Small Energy Gap Revealed in CrBr3 by Scanning Tunneling Spectroscopy

TL;DR

This study uses scanning tunneling spectroscopy and DFT calculations to determine that CrBr3 has a much smaller energy gap (~0.57 eV) than previously believed, clarifying longstanding controversy.

Contribution

It provides the first unambiguous measurement of CrBr3's small energy gap, resolving conflicting optical measurement results and enhancing understanding of this 2D magnetic material.

Findings

CrBr3 has a peak-to-peak energy gap of 0.57 eV.

The measured energy gap aligns with optical transition data.
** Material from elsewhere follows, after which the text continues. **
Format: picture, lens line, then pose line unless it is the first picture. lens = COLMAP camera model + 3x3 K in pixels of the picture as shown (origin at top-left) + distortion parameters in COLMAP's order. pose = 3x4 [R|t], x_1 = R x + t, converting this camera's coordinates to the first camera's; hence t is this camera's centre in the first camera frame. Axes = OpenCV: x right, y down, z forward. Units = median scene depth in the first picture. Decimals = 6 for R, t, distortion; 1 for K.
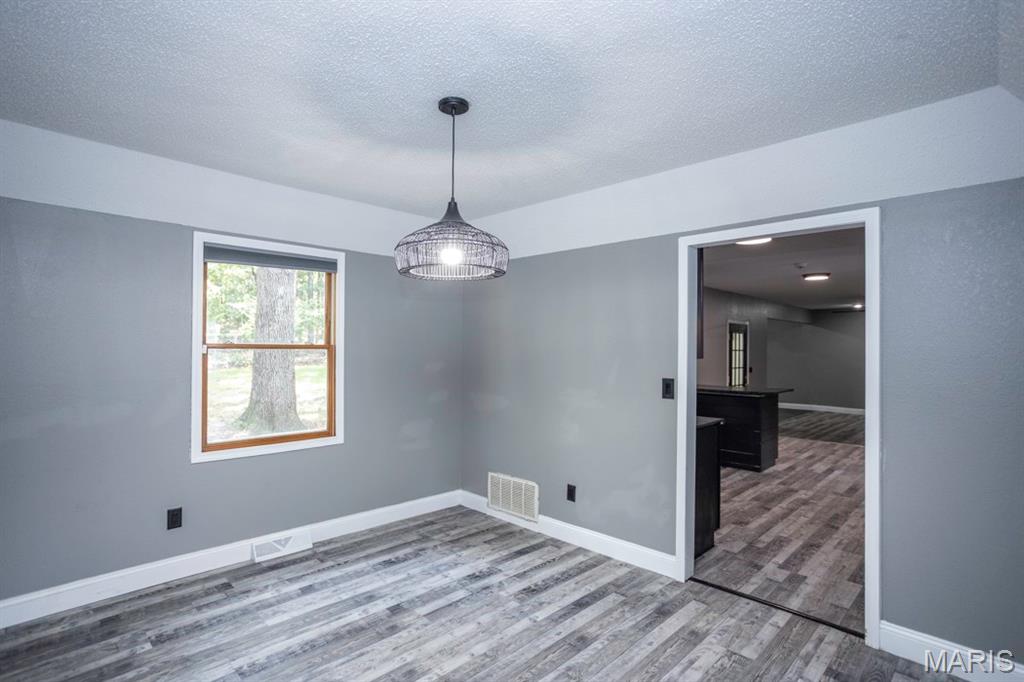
lens RADIAL K [[517.0, 0, 512.0], [0, 517.0, 341.0], [0, 0, 1]] dist [-0.041251, 0.038445]
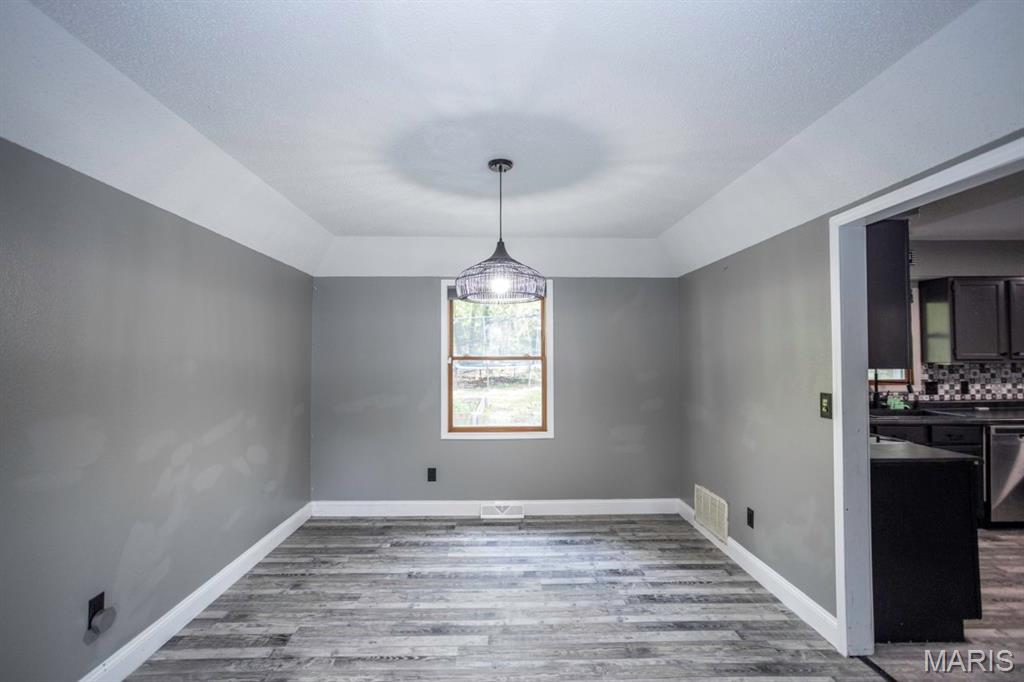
lens RADIAL K [[505.5, 0, 512.0], [0, 505.5, 341.0], [0, 0, 1]] dist [-0.030913, 0.036399]
pose [[0.721326, -0.035226, -0.691699, 0.502631], [0.019758, 0.999346, -0.030289, 0.006295], [0.692314, 0.008182, 0.721550, 0.091455]]
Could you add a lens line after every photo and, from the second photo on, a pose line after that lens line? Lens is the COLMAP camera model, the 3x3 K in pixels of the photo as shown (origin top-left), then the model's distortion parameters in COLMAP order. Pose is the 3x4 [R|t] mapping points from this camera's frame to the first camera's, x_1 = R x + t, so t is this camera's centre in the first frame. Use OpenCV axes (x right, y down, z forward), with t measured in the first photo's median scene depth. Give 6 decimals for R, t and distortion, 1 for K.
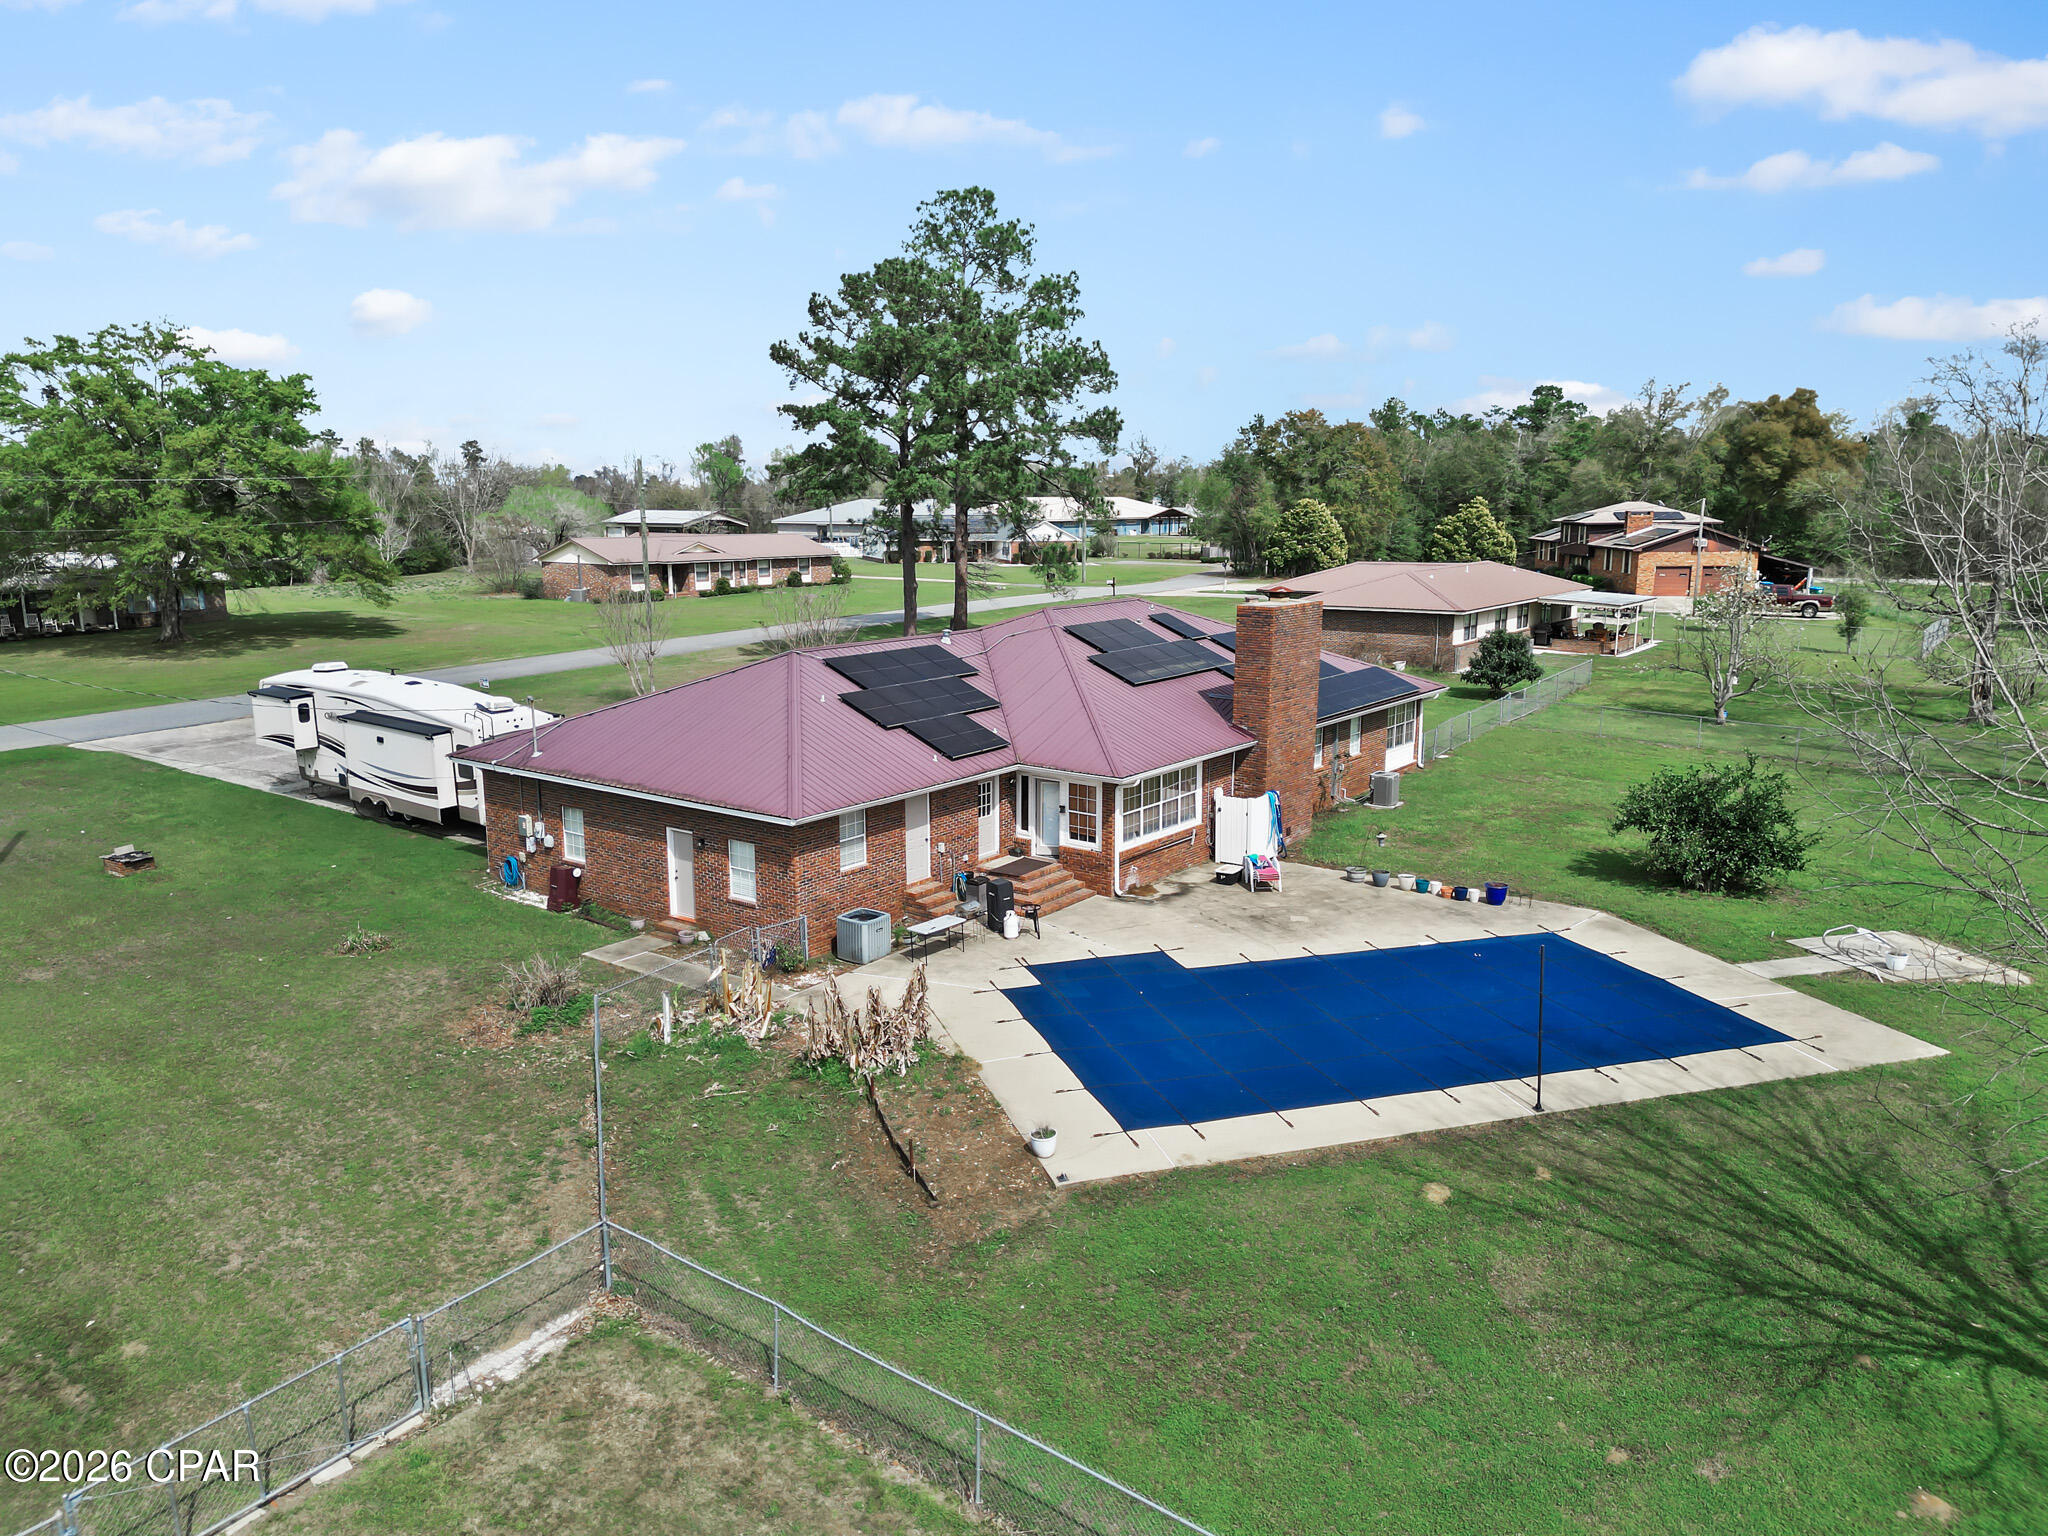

Defect-free crystal structure confirmed by STM topography.

Abstract

CrBr$_{3}$ is a layered van der Waals material with magnetic ordering down to the 2D limit. For decades, based on optical measurements, it is believed that the energy gap of CrBr$_{3}$ is in the range of 1.68-2.1 eV. However, controversial results have indicated that the band gap of CrBr$_{3}$ is possibly smaller than that. An unambiguous determination of the energy gap is critical to the correct interpretations of the experimental results of CrBr$_{3}$. Here, we present the scanning tunneling microscopy and spectroscopy (STM/S) results of CrBr$_{3}$ thin and thick flakes exfoliated onto pyropytic graphite (HOPG) surfaces and density functional theory (DFT) calculations to reveal the small energy gap (peak-to-peak energy gap to be 0.57 eV $\pm$ 0.04 eV; or the onset signal energy gap to be 0.29 $\pm$ 0.05 eV from dI/dV spectra). Atomic resolution topography images show the defect-free crystal structure and the dI/dV spectra exhibit multiple peak features measured at 77 K. The conduction band - valence band peak pairs in the multi-peak dI/dV spectrum agree very well with all reported optical transitions. STM topography images of mono- and bi-layer CrBr$_{3}$ flakes exhibit edge degradation due to short air exposure (~15 min) during sample transfer. The unambiguously determined small energy gap settles the controversy and is the key in better understanding CrBr$_{3}$ and similar materials.